The Needless, Unacceptable Suffering and Death of Children
On Friday, December 14 on the front page of the Region Section of our Inquirer was yet another indictment of how the Department of Human Services (DHS) is failing our most vulnerable children. I shook with rage and horror as I once again read about “statewide patterns" of abuse and maltreatment at foster-care facilities.
My first social work job after graduating from Penn with my master's degree in social work was with the Society to Protect Children. Here I learned from a rainbow coalition of committed social workers how to turn an inability to care for one's children and safeguard them around -- to offer hope and direction to those who were repeating and reacting to the kind of care they had received. In 1991 Lynne Abraham began referring carefully selected pro bono cases of first offenders where there were no fatalities for intensive therapy, rather than incarceration — -- By this time the responsibility held by PSPC had been turned over to DHS, and I saw that my colleagues and mentors who went from PSPC to DHS had left, explaining to me that they decided to leave a field they cared deeply about and had trained for arduously because they were "burned the hell out."
This led to 5 years of research into what burnout is and the necessary self-care strategies that can turn it around and prevent it. My papers about the ongoing tragedies -- with approaches -- are in the Archives of the University of Pennsylvania. They span more than 30 years with stories about unnecessary deaths of our children. They include reports and information about reports that are similar to the one reported on December 14, but gather dust.

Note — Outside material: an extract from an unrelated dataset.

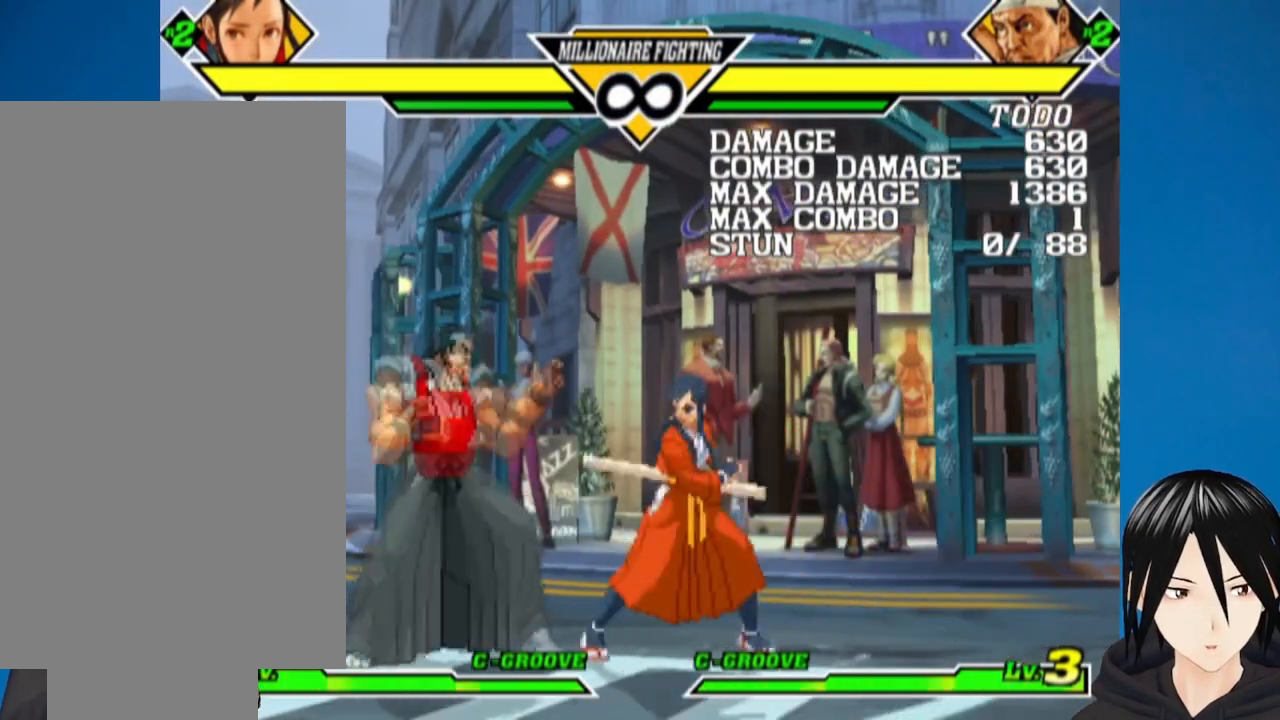
{"buttons": [], "right_stick": "center", "events": [[150, "DPAD_RIGHT", "up"], [283, "DPAD_LEFT", "down"], [417, "DPAD_LEFT", "up"]]}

I wrote yet another Letter to the Editor to the Philadelphia Inquirer: When will city leadership put an end to this?
Here is what I wrote:
To the editor:
I invite readers to visit the Archives of the University of Pennsylvania at 3401 Market Street — #210. In a collection bearing my name is a huge folder of pleas and suggestions written to DHS and other city resources, some printed in this newspaper, spanning over thirty years. There are also articles about many of the dead and severely injured children, who have been under the care of several administrations as well as studies of reports similar to the one highlighted in another tragic article.
Therefore, rather than detailing once again what can and should be done, I suggest another route: Print the salaries and budget of the resources who have failed our city’s most vulnerable children, and demand an accounting of where this money actually goes.